Wildest Dream ⭐
[ Hongjoong X Yeosang ]
Kang Yeosang baru menginjak kelas satu SMA ketika ia pertama kali melihat Hongjoong. Awalnya, Yeosang tidak tertarik dengan pria mungil itu. Namun, saat Hongjoong memainkan piano pada pentas seni di sekolah mereka, Yeosang merasakan jantungnya berdebar begitu saja. Aneh.
Sejak saat itu, Yeosang diam-diam menjadi pengagum rahasia seorang Kim Hongjoong.

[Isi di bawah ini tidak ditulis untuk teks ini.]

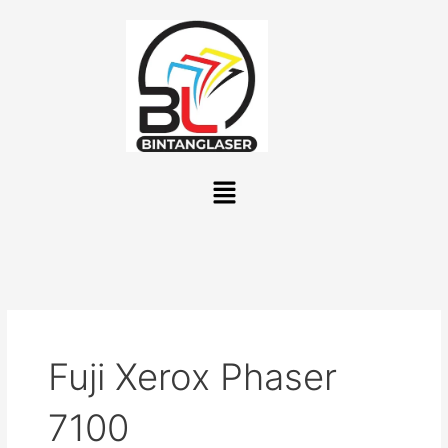
Lewati
ke
konten
Menu
Fuji Xerox Phaser
7100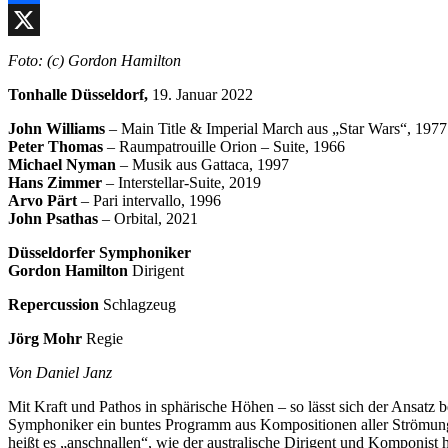
Facebook
X
Foto: (c) Gordon Hamilton
Tonhalle Düsseldorf,
19. Januar 2022
John Williams
– Main Title & Imperial March aus „Star Wars“, 197
Peter Thomas
– Raumpatrouille Orion – Suite, 1966
Michael Nyman
– Musik aus Gattaca, 1997
Hans Zimmer
– Interstellar-Suite, 2019
Arvo Pärt
– Pari intervallo, 1996
John Psathas
– Orbital, 2021
Düsseldorfer Symphoniker
Gordon Hamilton
Dirigent
Repercussion
Schlagzeug
Jörg Mohr
Regie
Von Daniel Janz
Mit Kraft und Pathos in sphärische Höhen – so lässt sich der Ansatz
Symphoniker ein buntes Programm aus Kompositionen aller Strömungen
heißt es „anschnallen“, wie der australische Dirigent und Komponist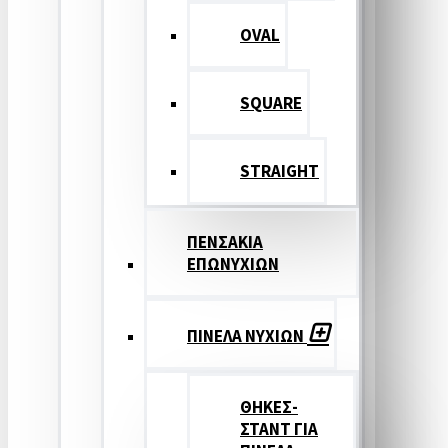
OVAL
SQUARE
STRAIGHT
ΠΕΝΣΑΚΙΑ
ΕΠΩΝΥΧΙΩΝ
ΠΙΝΕΛΑ ΝΥΧΙΩΝ
ΘΗΚΕΣ-
ΣΤΑΝΤ ΓΙΑ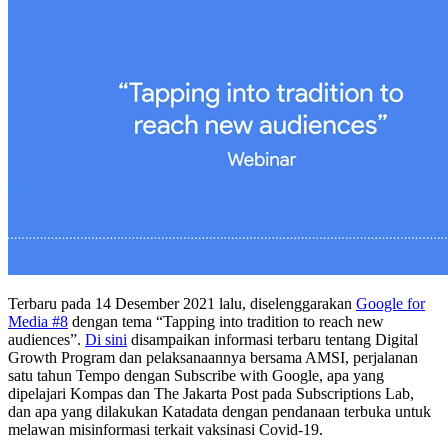
Terbaru pada 14 Desember 2021 lalu, diselenggarakan
Google for
Media #8
dengan tema “Tapping into tradition to reach new
audiences”.
Di sini
disampaikan informasi terbaru tentang Digital
Growth Program dan pelaksanaannya bersama AMSI, perjalanan
satu tahun Tempo dengan Subscribe with Google, apa yang
dipelajari Kompas dan The Jakarta Post pada Subscriptions Lab,
dan apa yang dilakukan Katadata dengan pendanaan terbuka untuk
melawan misinformasi terkait vaksinasi Covid-19.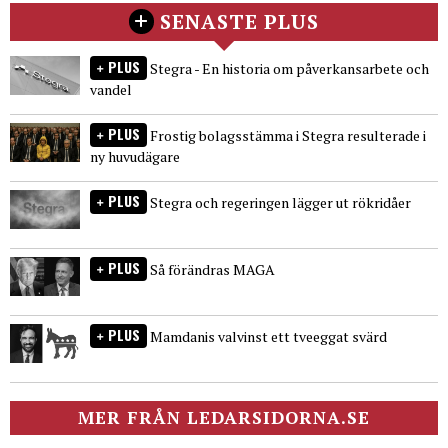
SENASTE PLUS
PLUS
Stegra - En historia om påverkansarbete och
vandel
PLUS
Frostig bolagsstämma i Stegra resulterade i
ny huvudägare
PLUS
Stegra och regeringen lägger ut rökridåer
PLUS
Så förändras MAGA
PLUS
Mamdanis valvinst ett tveeggat svärd
MER FRÅN LEDARSIDORNA.SE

Mereka tidak sekelas, kalaupun iya, Yeosang yakin ia tidak berani untuk mengajak Hongjoong kenalan. Ia hanya mampu melirik Hongjoong ketika pria itu berjalan dikoridor, atau mengintip dari jendela ruang musik saat Hongjoong duduk memainkan piano.
Teman-teman Yeosang tidak ada yang tahu bila si lelaki Kang menyukai Kim Hongjoong, Yeosang juga tidak ingin memberitahu. Untuk apa? Toh, ia dan Hongjoong bukan siapa-siapa.
Sampai akhirnya kenaikan kelas pun tiba, lagi-lagi, Yeosang dan Hongjoong tidak berada dalam satu kelas yang sama. Tetapi, Yeosang menemukan fakta bahwa ia berada dalam satu kelas yang sama dengan Jeon Soyeon, kekasih Hongjoong.
Hidup Yeosang terasa seperti neraka. Kemana saja dirinya? Kenapa ia baru tahu kalau ternyata Hongjoong sudah punya pacar? Yeosang bukan seorang pembenci, tetapi ia membenci dirinya sendiri.
Keadaan menjadi semakin buruk, Hongjoong mulai terang-terangan menunjukkan kontak fisik dengan Soyeon. Tentu saja tidak ada yang melarang, tetapi Yeosang menjadi berang. Cepat atau lambat, ia harus bertindak.
Di suatu hari ketika sekolah sudah usai, Yeosang menyempatkan diri untuk mengunjungi ruang musik. Dan ia menemukan Hongjoong disana. Yeosang sempat ragu, haruskah ia masuk ke dalam lalu mengatakan isi hatinya? Dan Yeosang melakukannya. Tanpa mengetuk, tanpa permisi, ia menerobos masuk ke dalam dan berdiri dihadapan Hongjoong. Kekasih Soyeon itu menatapnya dengan alis menukik dan bibir setengah terbuka.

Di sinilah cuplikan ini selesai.